====== GIVEN RECORDS ======

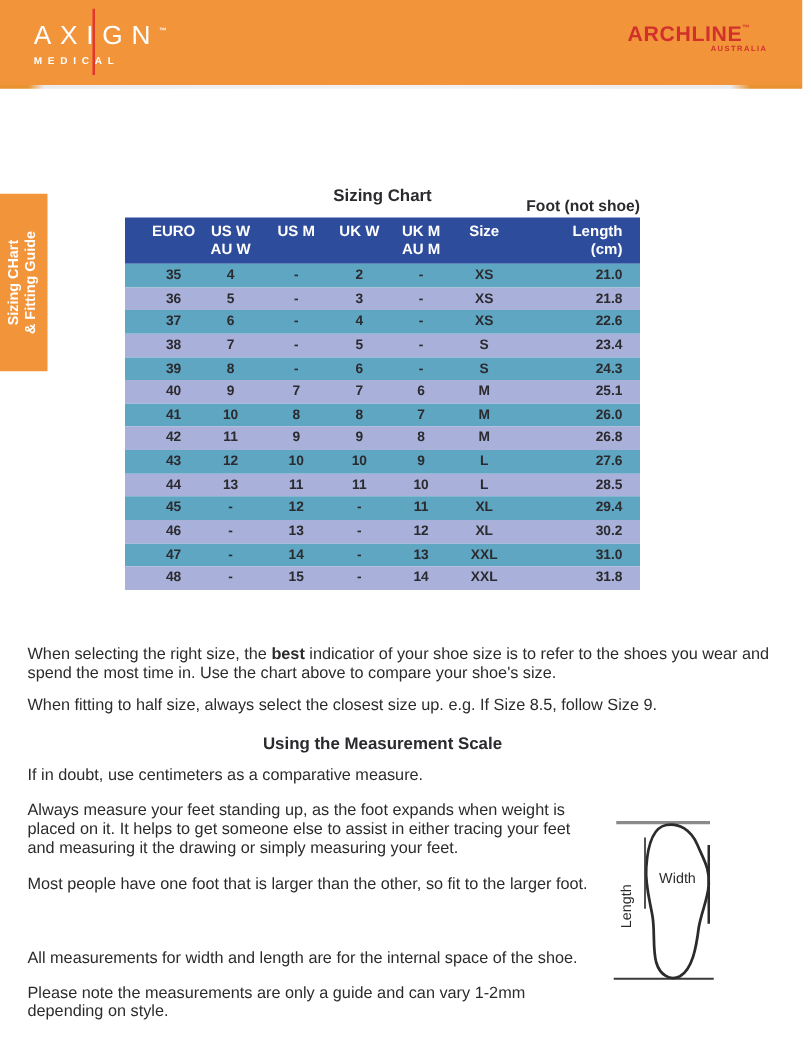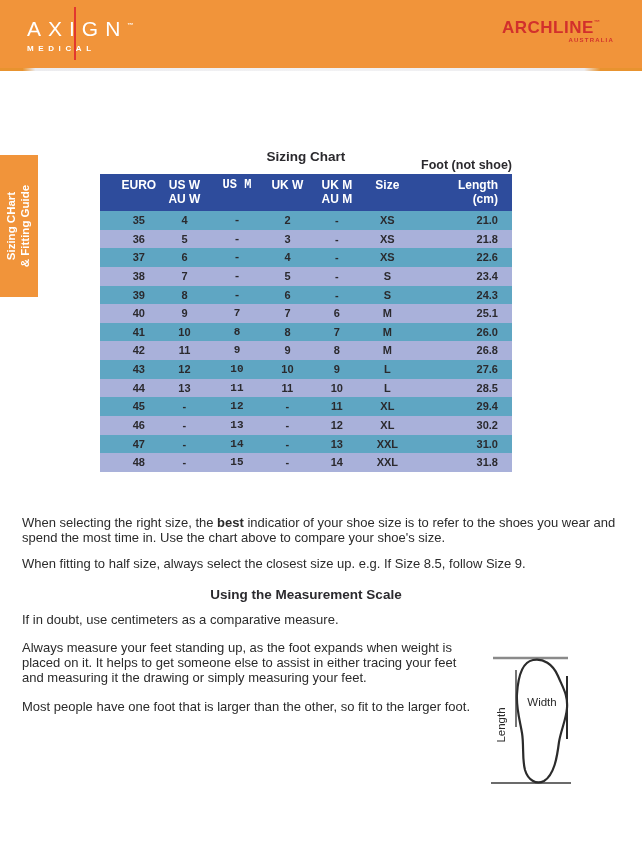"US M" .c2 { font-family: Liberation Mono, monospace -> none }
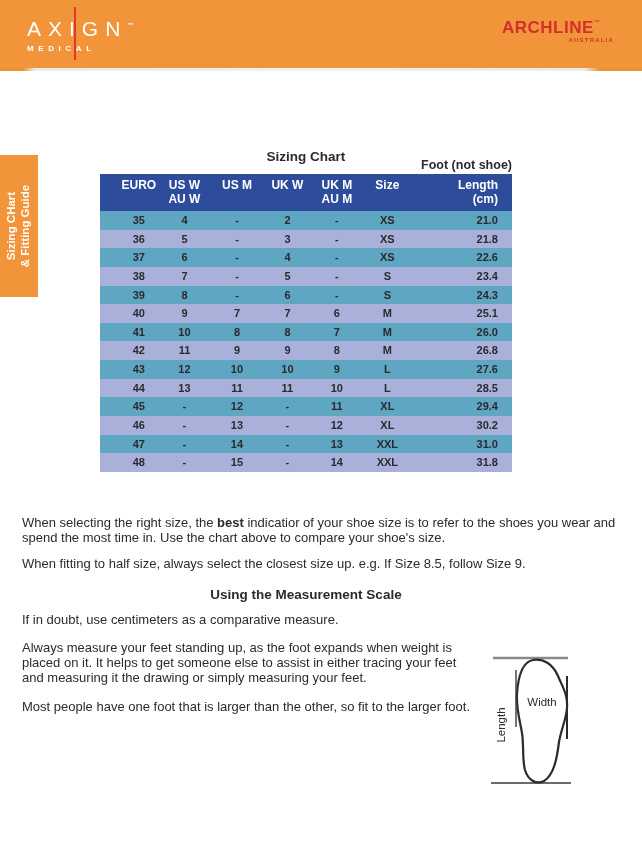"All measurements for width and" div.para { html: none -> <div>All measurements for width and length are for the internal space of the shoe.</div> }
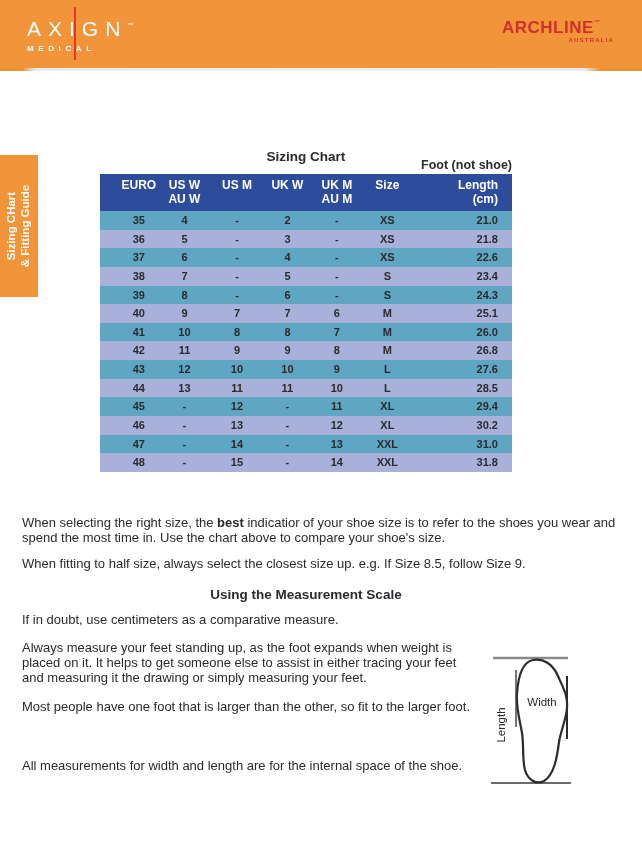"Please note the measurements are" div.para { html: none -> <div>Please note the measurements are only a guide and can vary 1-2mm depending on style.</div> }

======
====== GIVEN RECORDS ======

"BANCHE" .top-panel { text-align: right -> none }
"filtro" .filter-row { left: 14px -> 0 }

======

#### WORK TO COMPLETE:
Nothing outside the stretch above, from the line with "Liberation Mono, monospace" through the line with "none -> <div>Please", is set down. Transcribe that stretch exactly, ends included, but not its pictures.

#### OUTPUT:
"US M" .c2 { font-family: Liberation Mono, monospace -> none }
"All measurements for width and" div.para { html: none -> <div>All measurements for width and length are for the internal space of the shoe.</div> }
"Please note the measurements are" div.para { html: none -> <div>Please note the measurements are only a guide and can vary 1-2mm depending on style.</div> }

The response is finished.